• ITEMS:
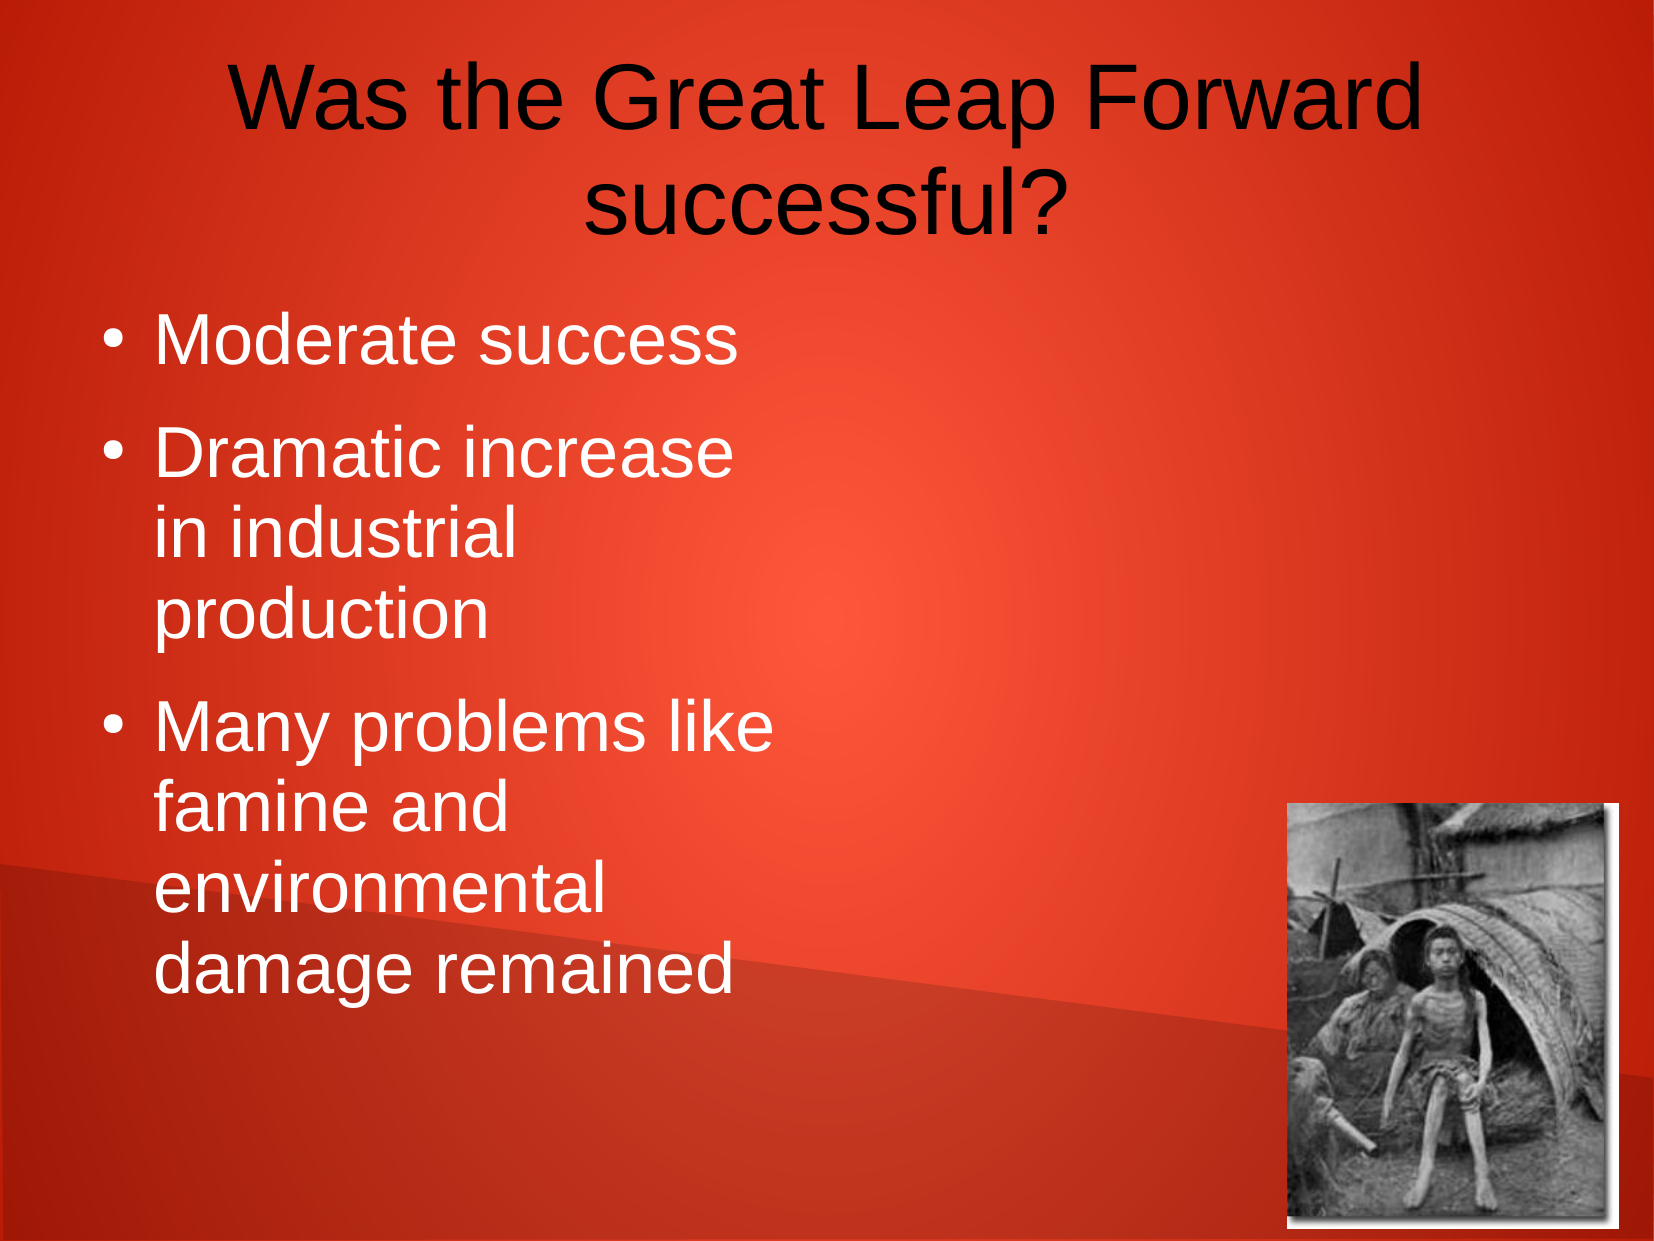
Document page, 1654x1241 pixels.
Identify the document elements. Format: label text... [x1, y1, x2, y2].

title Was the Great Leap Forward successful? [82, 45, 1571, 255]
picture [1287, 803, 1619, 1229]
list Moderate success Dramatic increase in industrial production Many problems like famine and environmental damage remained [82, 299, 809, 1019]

...

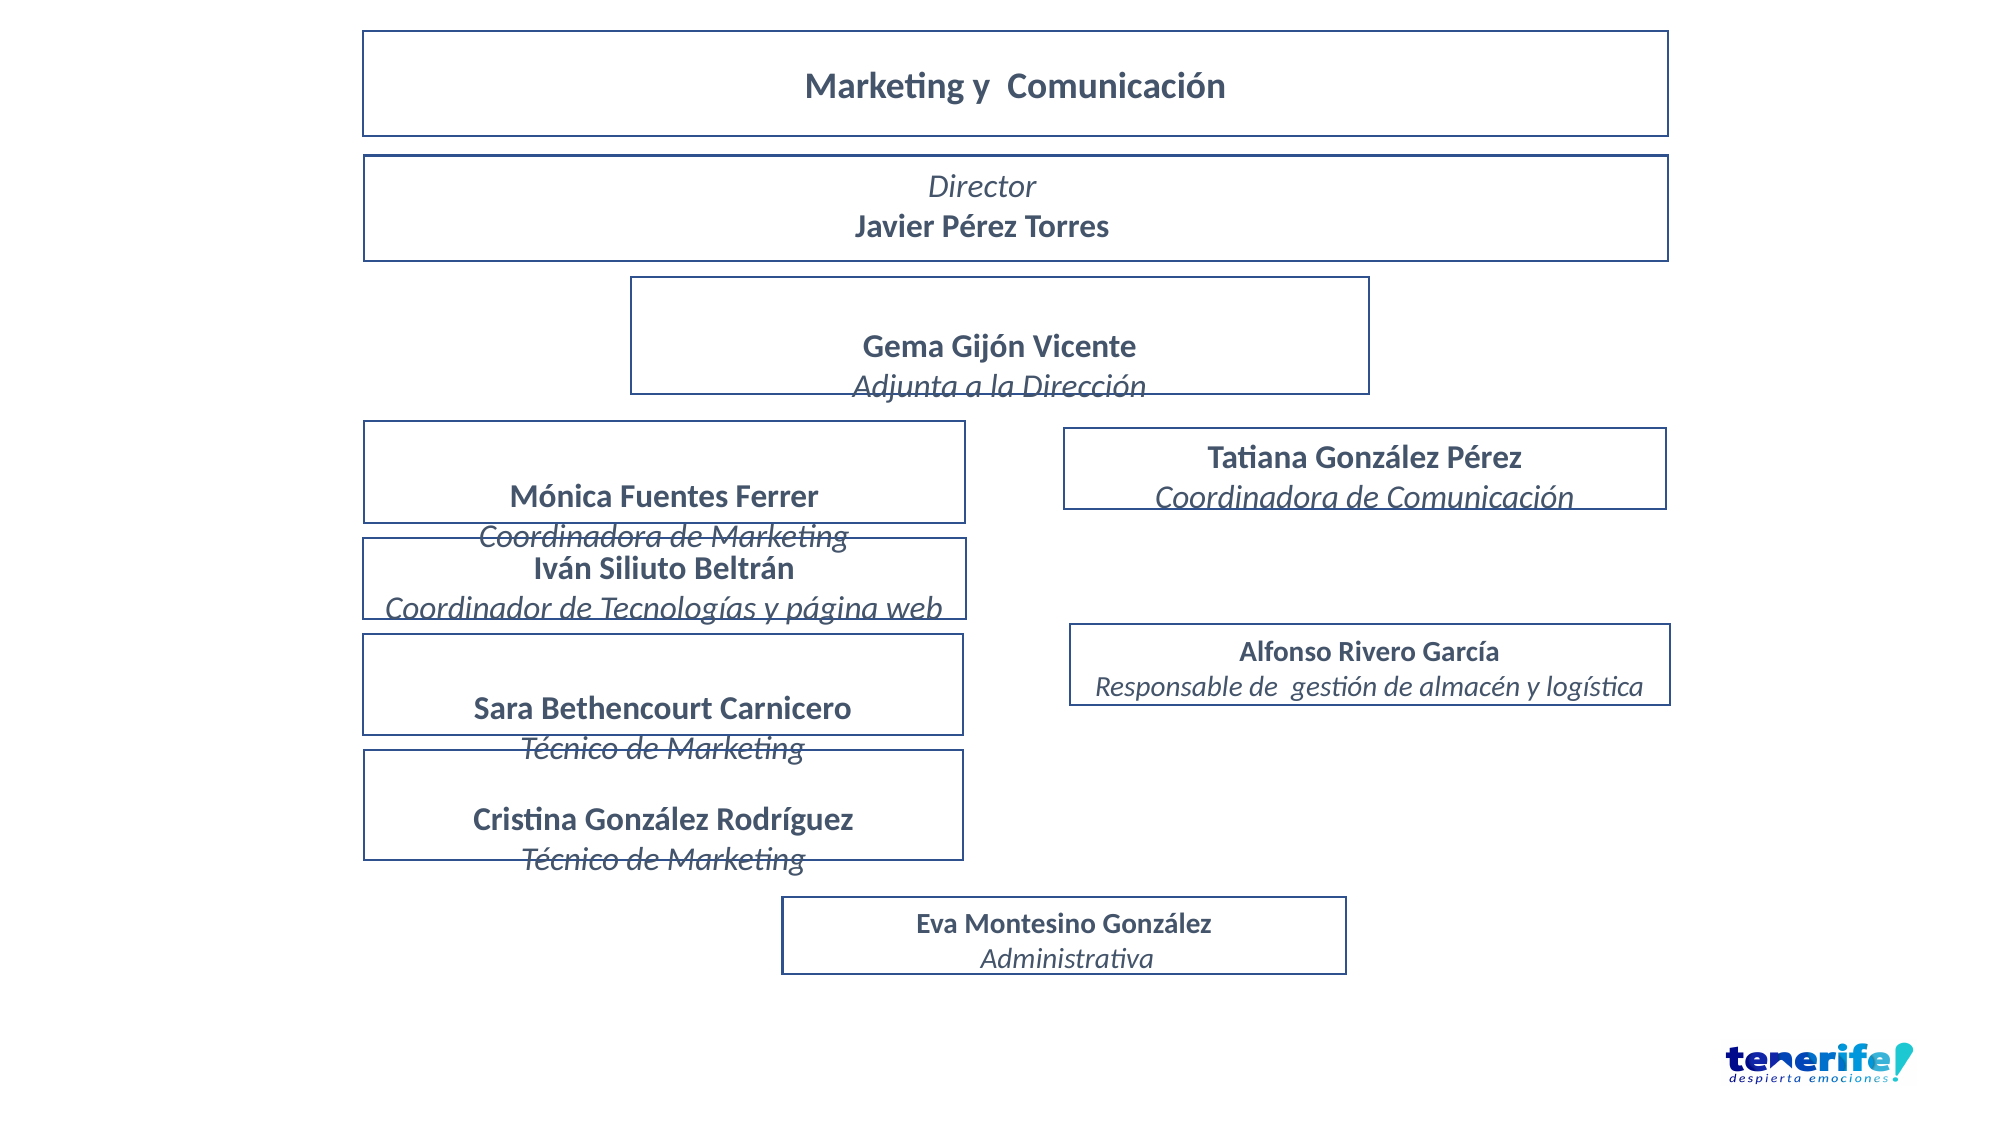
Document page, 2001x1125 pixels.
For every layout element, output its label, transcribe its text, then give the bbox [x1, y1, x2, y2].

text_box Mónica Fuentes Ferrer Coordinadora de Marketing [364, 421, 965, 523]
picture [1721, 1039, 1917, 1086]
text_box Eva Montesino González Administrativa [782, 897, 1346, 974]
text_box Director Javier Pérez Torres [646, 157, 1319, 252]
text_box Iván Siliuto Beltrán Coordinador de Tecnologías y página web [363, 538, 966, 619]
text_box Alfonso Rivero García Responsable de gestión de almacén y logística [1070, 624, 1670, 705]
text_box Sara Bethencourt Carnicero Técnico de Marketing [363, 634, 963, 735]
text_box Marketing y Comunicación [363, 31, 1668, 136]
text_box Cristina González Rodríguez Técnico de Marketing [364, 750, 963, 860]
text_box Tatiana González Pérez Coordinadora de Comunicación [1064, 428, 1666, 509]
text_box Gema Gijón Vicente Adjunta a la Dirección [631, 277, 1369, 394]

• TASK REQUIREMENTS: Can you reproduce, character for character, the lines from the one holding "Document page, 2001x1125 pixels." through the one holding "text_box Gema Gijón", both ends included, and nothing more?

• SOLUTION TO THIS PROBLEM:
Document page, 2001x1125 pixels.
For every layout element, output its label, transcribe its text, then give the bbox [x1, y1, x2, y2].

text_box Mónica Fuentes Ferrer Coordinadora de Marketing [364, 421, 965, 523]
picture [1721, 1039, 1917, 1086]
text_box Eva Montesino González Administrativa [782, 897, 1346, 974]
text_box Director Javier Pérez Torres [646, 157, 1319, 252]
text_box Iván Siliuto Beltrán Coordinador de Tecnologías y página web [363, 538, 966, 619]
text_box Alfonso Rivero García Responsable de gestión de almacén y logística [1070, 624, 1670, 705]
text_box Sara Bethencourt Carnicero Técnico de Marketing [363, 634, 963, 735]
text_box Marketing y Comunicación [363, 31, 1668, 136]
text_box Cristina González Rodríguez Técnico de Marketing [364, 750, 963, 860]
text_box Tatiana González Pérez Coordinadora de Comunicación [1064, 428, 1666, 509]
text_box Gema Gijón Vicente Adjunta a la Dirección [631, 277, 1369, 394]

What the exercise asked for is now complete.